EXCERPT.

= List of Arizona Diamondbacks minor league affiliates =

The Arizona Diamondbacks farm system consists of seven Minor League Baseball affiliates across the United States and in the Dominican Republic. Four teams are independently owned, while three—the Arizona Complex League D-backs and two Dominican Summer League Arizona teams—are owned by the major league club.

The Diamondbacks have been affiliated with the Low-A Visalia Rawhide of the California League since 2007, making it the longest-running active affiliation in the organization among teams not owned by the Diamondbacks. Arizona's longest affiliation was with the Rookie Missoula Osprey of the Pioneer League for 23 seasons from 1999 to 2020. Their newest affiliate is the Amarillo Sod Poodles of the Texas League, which became the Diamondbacks' Double-A club in 2021.

Geographically, Arizona's closest domestic affiliates are the Arizona Complex League D-backs of the Rookie Arizona Complex League, which are approximately 13 mi away. Arizona's furthest domestic affiliate is the Hillsboro Hops of the High-A Northwest League some 1015 mi away.

== Current affiliates ==

The Arizona Diamondbacks farm system consists of seven minor league affiliates.

STORED RECORDS.

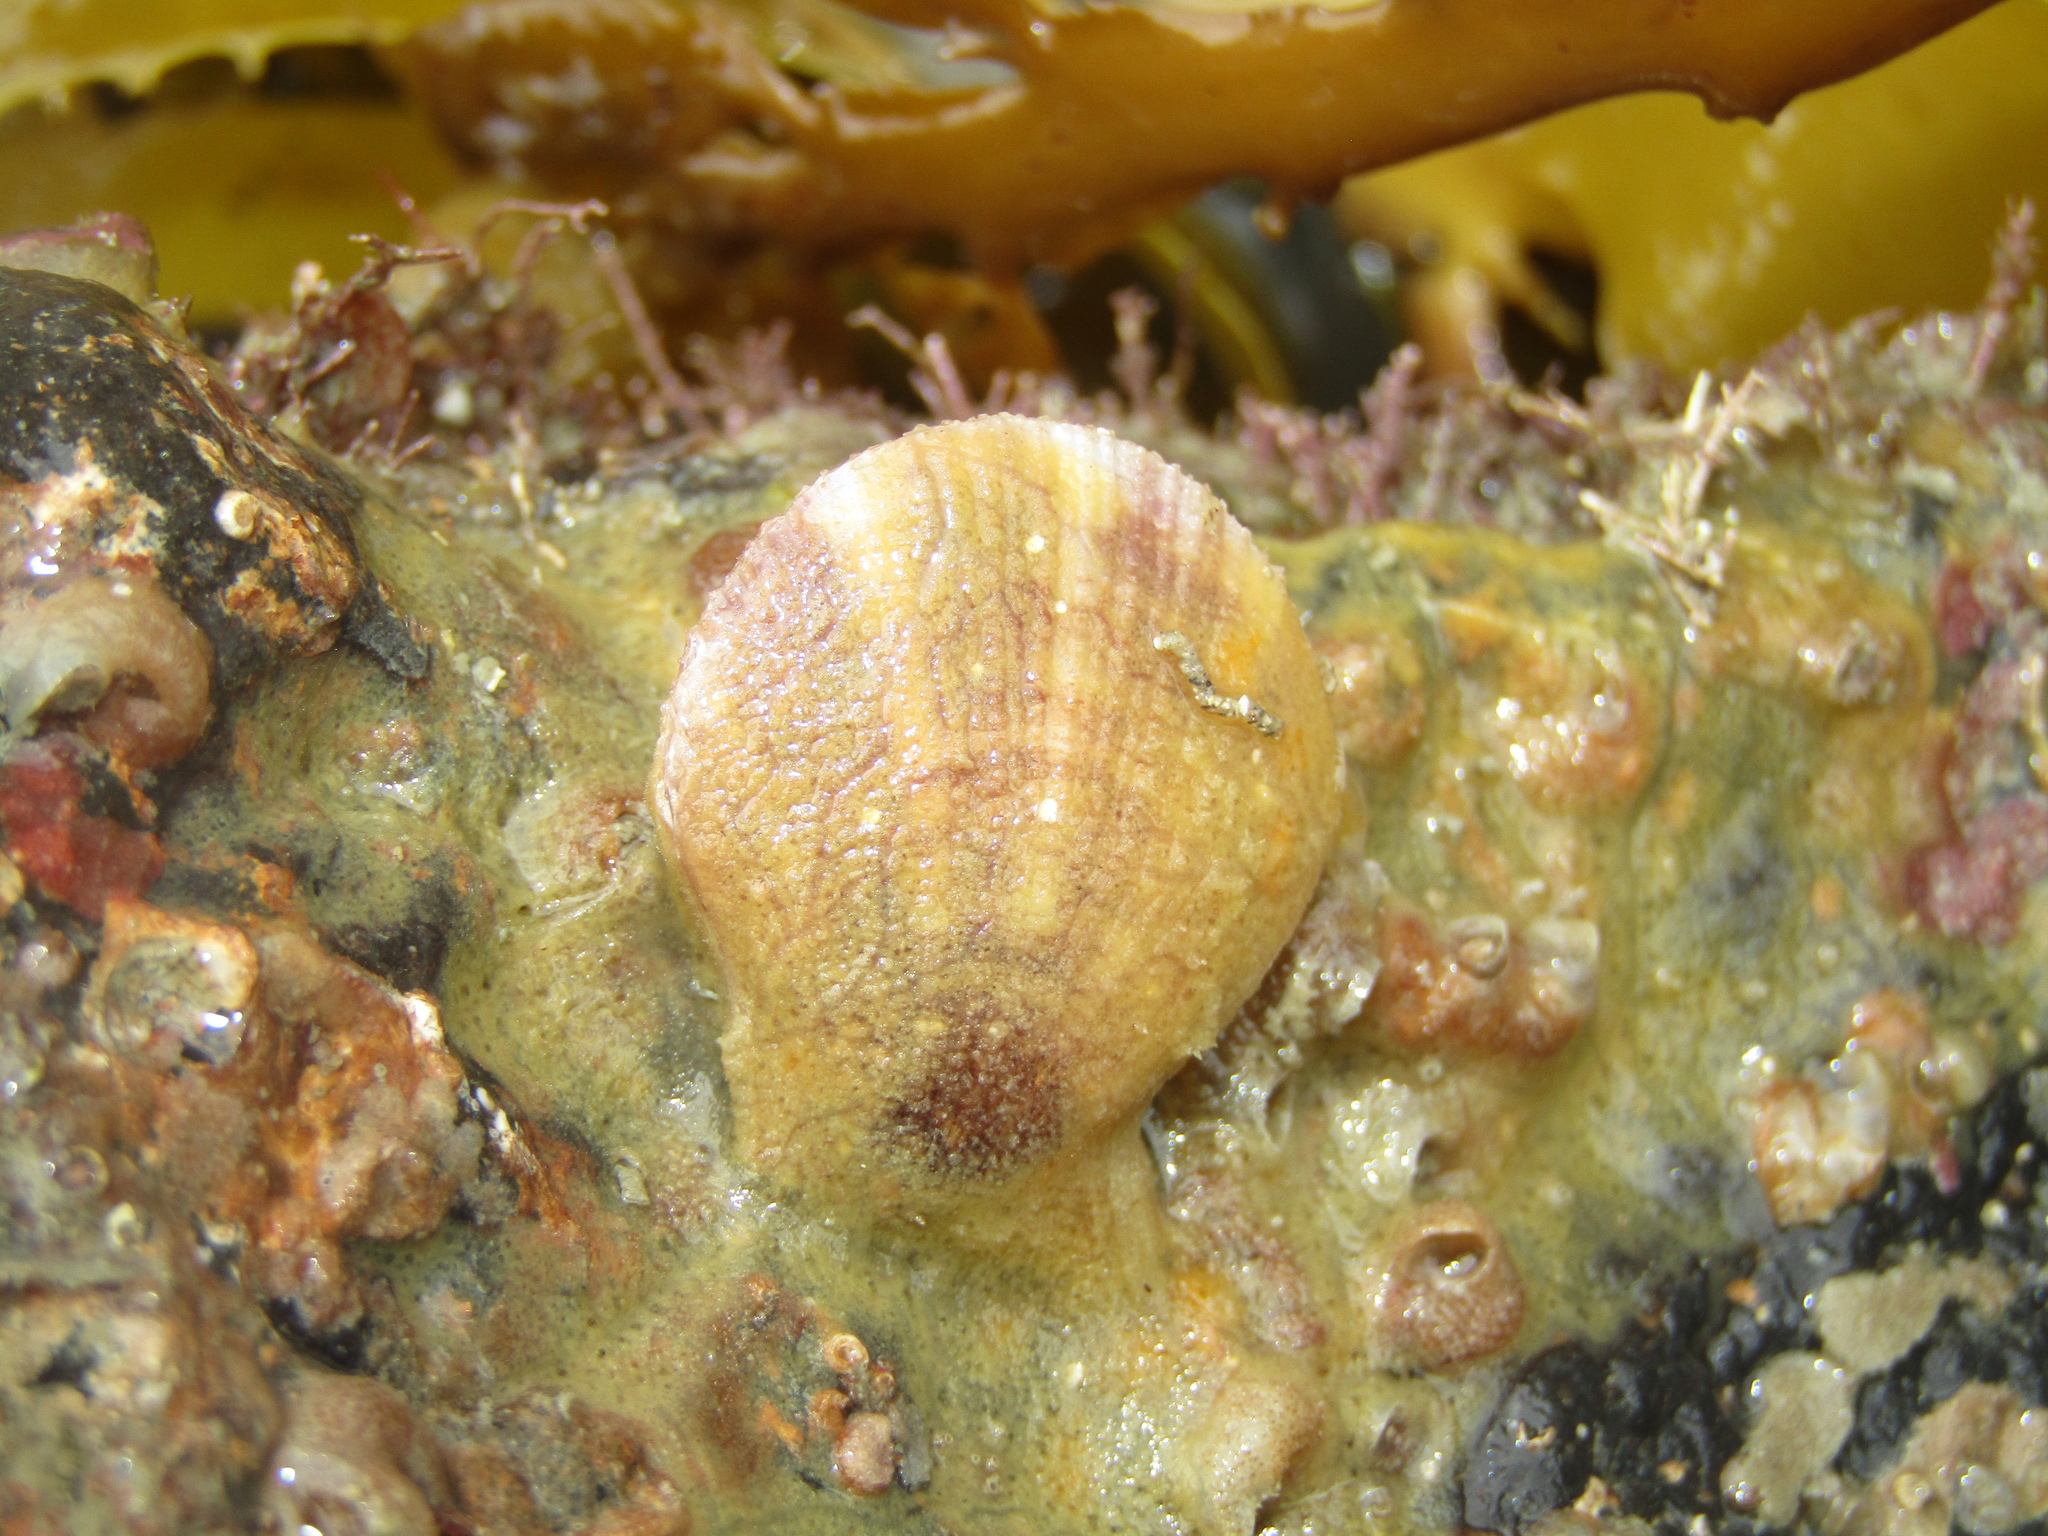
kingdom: Animalia
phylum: Mollusca
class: Bivalvia
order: Pectinida
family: Pectinidae
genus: Talochlamys
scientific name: Talochlamys zelandiae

SET TASK. In the article on the Arizona Diamondbacks farm system, write out everything from "The Diamondbacks have" down to "1015 mi away." without changing a word.

TASK RESPONSE.
The Diamondbacks have been affiliated with the Low-A Visalia Rawhide of the California League since 2007, making it the longest-running active affiliation in the organization among teams not owned by the Diamondbacks. Arizona's longest affiliation was with the Rookie Missoula Osprey of the Pioneer League for 23 seasons from 1999 to 2020. Their newest affiliate is the Amarillo Sod Poodles of the Texas League, which became the Diamondbacks' Double-A club in 2021.

Geographically, Arizona's closest domestic affiliates are the Arizona Complex League D-backs of the Rookie Arizona Complex League, which are approximately 13 mi away. Arizona's furthest domestic affiliate is the Hillsboro Hops of the High-A Northwest League some 1015 mi away.